The last bison were killed within five years after the Comanche Nation was routed and moved off the Llano Estacado.
Just a few years earlier, there had been bison herds that covered fifty square miles. Bison were the Indians' commissary, and the remnants of the great southern herd had been run off the ground, every one of them, as a way to ensure that no Indian would ever wander the Texas Panhandle
Wyoming, Bison and Elk |
Saskatchewan, Canada |
Saskatcheewan, Canada |
And what was America going to do with the plains? Why, plough it up and turn it into farms and catttle ranches of course!
What could go wrong?
2 comments:
Dear Patrick,
Accurate history but incomplete. By the end of the plains indian wars roughly 1860-1877 there weren't nearly as many buffalo left and they were concentrated in the Powder River country which was the no mans land between warring Crow and Lakota. (No man's lands, like the 38th parallel are great game preserves). This was the "little ice age" and climate was harsh. Harsher still were the plains indians themselves who were shipping 100,000 robes a year to St Louis. Cow robes brought a higher price (or were easier to skin - I disremember).

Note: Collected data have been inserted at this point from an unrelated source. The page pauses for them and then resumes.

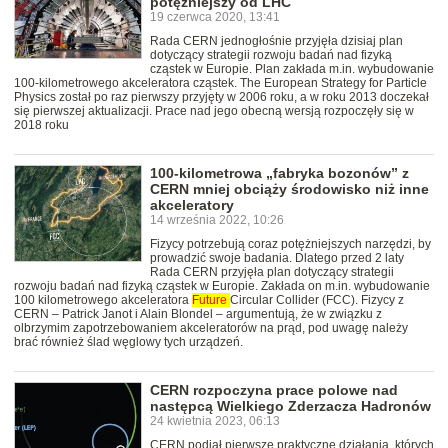
potężniejszy od LHC
19 czerwca 2020, 13:41
Rada CERN jednogłośnie przyjęła dzisiaj plan
dotyczący strategii rozwoju badań nad fizyką
cząstek w Europie. Plan zakłada m.in. wybudowanie
100-kilometrowego akceleratora cząstek. The European Strategy for Particle
Physics został po raz pierwszy przyjęty w 2006 roku, a w roku 2013 doczekał
się pierwszej aktualizacji. Prace nad jego obecną wersją rozpoczęły się w
2018 roku
100-kilometrowa „fabryka bozonów” z
CERN mniej obciąży środowisko niż inne
akceleratory
14 września 2022, 10:26
Fizycy potrzebują coraz potężniejszych narzędzi, by
prowadzić swoje badania. Dlatego przed 2 laty
Rada CERN przyjęła plan dotyczący strategii
rozwoju badań nad fizyką cząstek w Europie. Zakłada on m.in. wybudowanie
100 kilometrowego akceleratora
Future
Circular Collider (FCC). Fizycy z
CERN – Patrick Janot i Alain Blondel – argumentują, że w związku z
olbrzymim zapotrzebowaniem akceleratorów na prąd, pod uwagę należy
brać również ślad węglowy tych urządzeń.
CERN rozpoczyna prace polowe nad
następcą Wielkiego Zderzacza Hadronów
24 kwietnia 2023, 06:13
CERN podjął pierwsze praktyczne działania, których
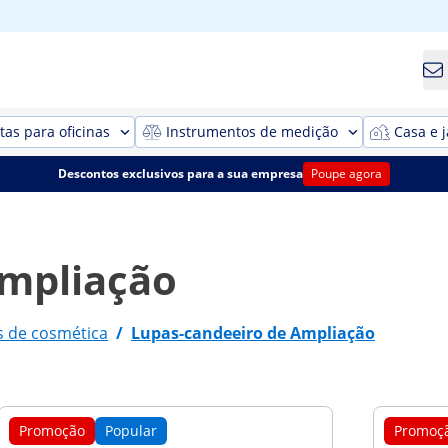
as para oficinas
Instrumentos de medição
Casa e 
Descontos exclusivos para a sua empresa
Poupe agora
Ampliação
s de cosmética
/
Lupas-candeeiro de Ampliação
Promoção
Popular
Promoç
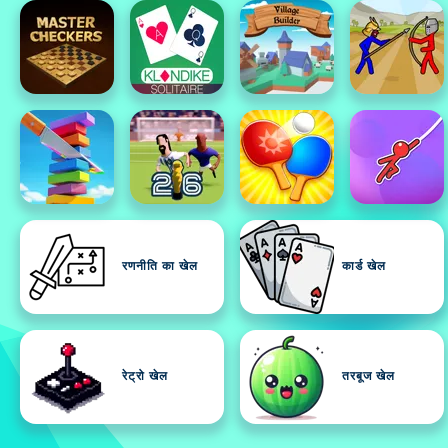
रणनीति का खेल
कार्ड खेल
रेट्रो खेल
तरबूज खेल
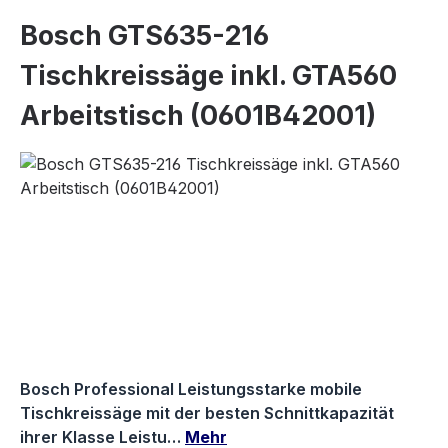
Bosch GTS635-216
Tischkreissäge inkl. GTA560
Arbeitstisch (0601B42001)
Bildergalerie überspringen
Bosch Professional Leistungsstarke mobile
Tischkreissäge mit der besten Schnittkapazität
ihrer Klasse Leistu…
Mehr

Yes, the white men finished off the buffalo but with indians mounted on horseback, armed with repeating rifles and with an unfortunate religious belief about buffalo replenishment, they wouldn't have lasted long in any event.
Humans cannot stand too much technology.
Donald McCaig
Yes, the Indians were also market hunters, but killing 100,000 or even 200,000 bison a year by the Indians would not lead to the eradication of the bison. That was done largely by white men and white men's guns (now far more accurate than ever before), combined with a persistent drought that lasted from about 1845 to 1860 or so. By then the railroads were paying shooters to wipe out the buffalo, both to avoid rail wrecks and track damage, and also to wipe out the Indians which were seen as a threat to the idea of western settlement (and railroad tickets). It is not an accident that Buffalo Bill Cody was both an Indian fighter and a paid buffalo killer for the railroads -- it was all part of one job.
You are right that by 1880, the bison were largely gone -- and being replaced by cattle which froze dead in winter and burned to death in summer.